The value of complementary filtering is not mathematical sophistication. Its engineering meaning is clear: each sensor corrects the other where it is weak.

When A Complementary Filter Is Enough

Many IoT and embedded systems do not need a complex algorithm first.

Complementary filtering is often enough for:

  • Static or low-dynamic tilt
  • Devices with moderate attitude changes
  • Displays and alarms without high absolute-accuracy requirements
  • MCUs with limited compute, power, and development time
  • Scenarios that mainly care about pitch and roll, not heading

Installation-angle monitoring, enclosure tilt alarms, slow mechanical platforms, and simple handheld orientation are common examples.

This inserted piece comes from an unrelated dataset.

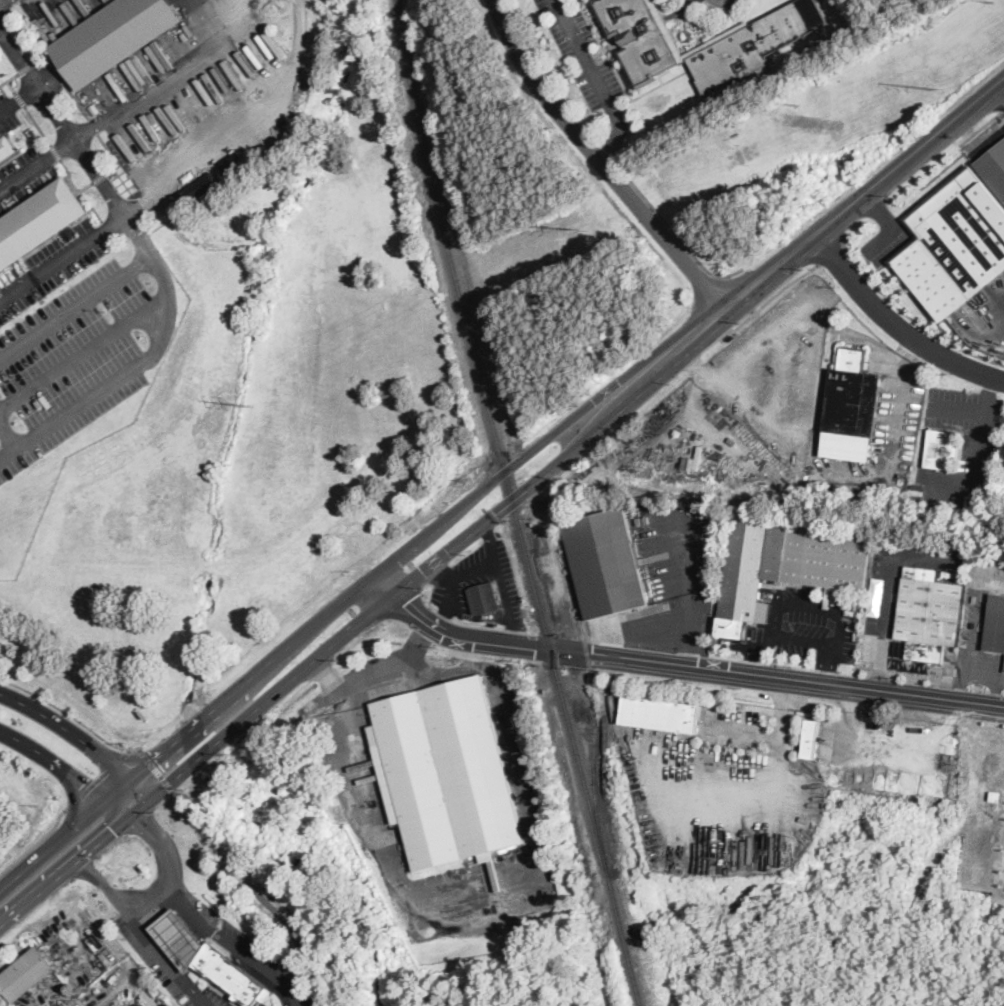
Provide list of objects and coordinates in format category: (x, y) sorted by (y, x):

The important work is sampling period, gyro bias calibration, accelerometer outlier rejection, and parameter tuning. If these are wrong, a more complex algorithm only receives bad data through a more complex model.

What Kalman Filtering Adds

Kalman filtering is not a more advanced average.

It frames the problem as state estimation:

prediction: estimate current state from previous state and motion model
update: correct the prediction using sensor observations
uncertainty: describe how trustworthy prediction and observations are

For IMUs, the state may include attitude, angular rate, gyro bias, or more error terms. The algorithm uses process noise and observation noise to decide how much it should trust prediction or measurement.

Its advantage is explicit uncertainty handling. It can place bias estimation, multiple observations, and motion models into one framework.

The cost is model, parameter, and debugging complexity.

If noise variance, coordinate frames, time synchronization, sampling period, units, and bias modeling are unclear, a Kalman filter will not automatically become accurate. It becomes harder to debug.

Why Magnetometers Make Fusion Harder

A 6-axis IMU usually contains an accelerometer and gyroscope. It can estimate pitch and roll reasonably well, but yaw drifts over time.

A magnetometer provides an Earth-field reference, so 9-axis fusion often uses it to correct heading.

But magnetometers are difficult in the field:

  • Hard-iron interference adds fixed offset
  • Soft-iron interference distorts the field
  • Motors, high current, magnets, and steel structures pollute local fields
  • Indoor and vehicle environments are often unstable

Magnetometer observations should not be trusted unconditionally. Practical systems check magnetic-field magnitude, calibration quality, and observation consistency, or reduce magnetometer weight when the field looks polluted.

That is where fusion becomes more than one formula. The algorithm must also decide whether the current observation is trustworthy.

Fix The Basics First

When attitude fusion fails, the issue is often not the algorithm name.

Check the basics:

  • Coordinate frames are consistent
  • Axis directions and signs are correct
  • Sampling period dt is stable
  • Units are consistent, such as deg/s versus rad/s
  • Gyro bias is calibrated
  • Accelerometer scale and offset are corrected
  • Linear acceleration is not treated as gravity
  • Magnetometer hard-iron and soft-iron calibration is done
  • Timestamps represent the same sampling moment

If these are wrong, complementary filters fail and Kalman filters fail too.

A practical order is:

verify raw data and coordinate frame
calibrate gyro bias and accelerometer static angle
implement complementary filtering
consider Kalman or a full attitude algorithm only when the need is clear

IMU fusion is not more reliable just because the algorithm is more complex. A complementary filter is often the right engineering baseline. Kalman filtering is useful when the model, noise, and observation trust can be described clearly.